How would one go about listing all sequences S length 10 made up of a combination of a's and b's, where there are either at least 5 consecutive a's or 5 consecutive b's.
Example sequences are:
aaaaaaaaaa
aaaaabbbba
bbaaaaaaab
etc but not
aaaaabbbbb
dionys answer is the straight-forward way of generating all the lists and pruning down to the ones you want. Here's a method that generates only those ones you want, which means it will work much faster for longer lists. Here is an example for a smaller length list (length 6 with one aaa or one bbb).

**What is expected**
Pick up the thread about length-10 sequences of a's and b's right after its last sentence, and carry it on.

**Excerpted records**
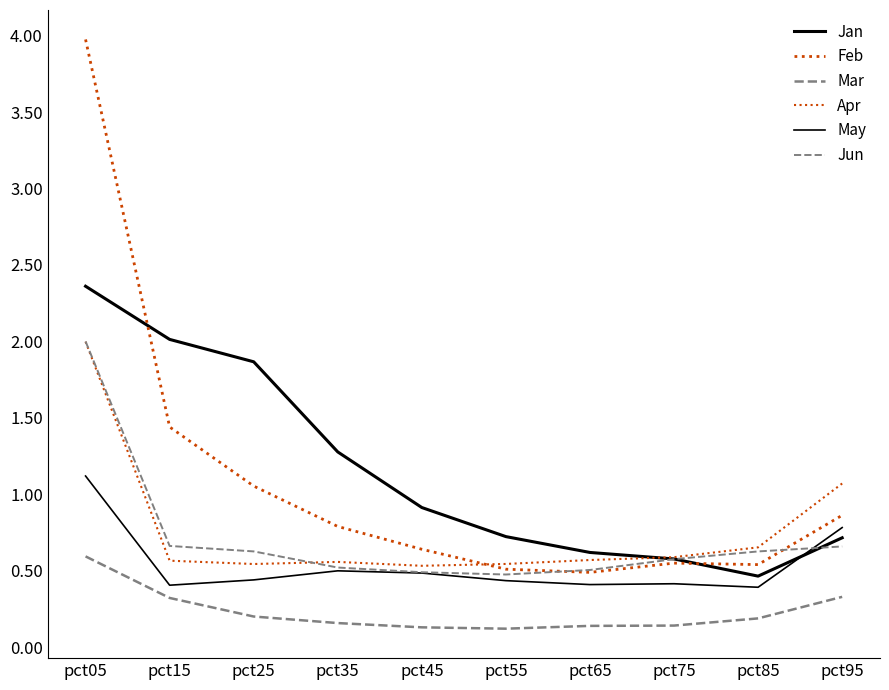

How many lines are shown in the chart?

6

--

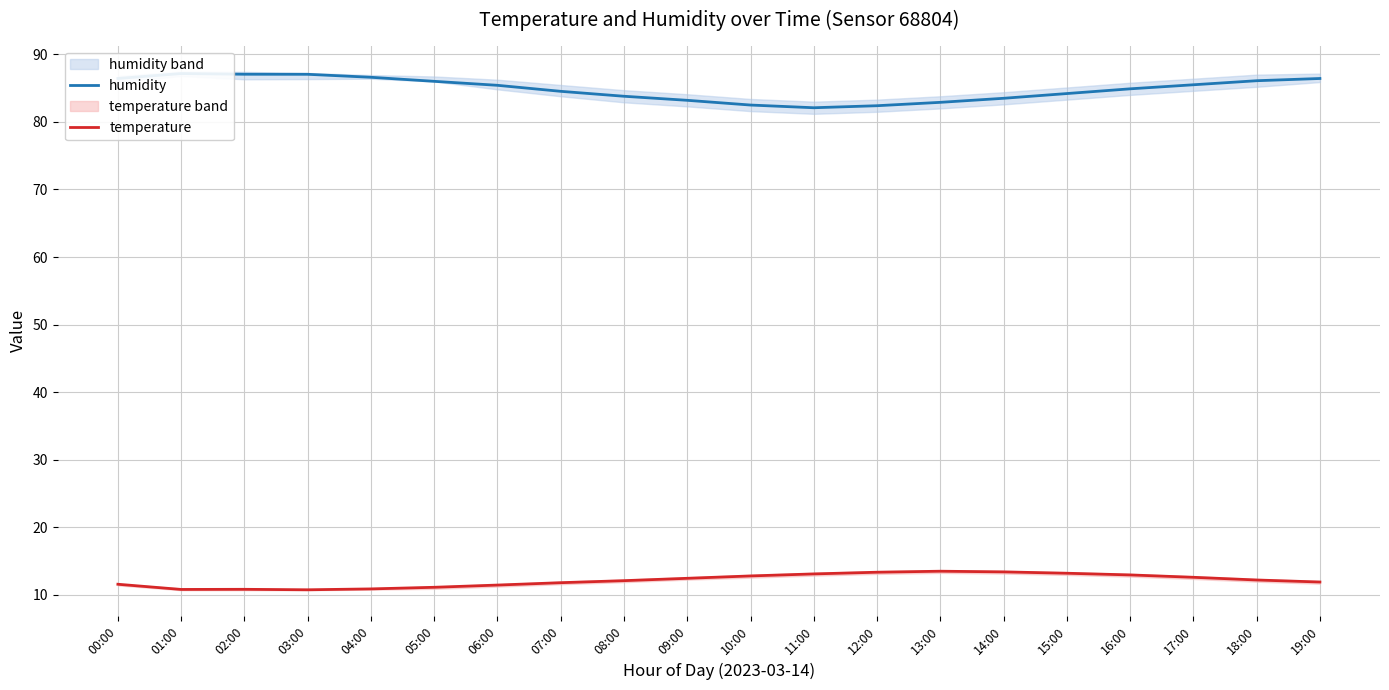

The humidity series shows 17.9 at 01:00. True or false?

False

**Written response**
First generate all integer partitions of 6 that include one 3:
partitions = Cases[IntegerPartitions[6], {a_ /; a >= 3, ___?(# != 3 &)}]
(* {{6}, {5, 1}, {4, 2}, {4, 1, 1}, {3, 2, 1}, {3, 1, 1, 1}} *)
Now, permute each one of these:
allPartitions = Flatten[Permutations /@ partitions, 1]
(* {{6}, {5, 1}, {1, 5}, {4, 2}, {2, 4}, {4, 1, 1}, {1, 4, 1}, {1, 1, 4},
{3, 2, 1}, {3, 1, 2}, {2, 3, 1}, {2, 1, 3}, {1, 3, 2}, {1, 2, 3},
{3, 1, 1, 1}, {1, 3, 1, 1}, {1, 1, 3, 1}, {1, 1, 1, 3}} *)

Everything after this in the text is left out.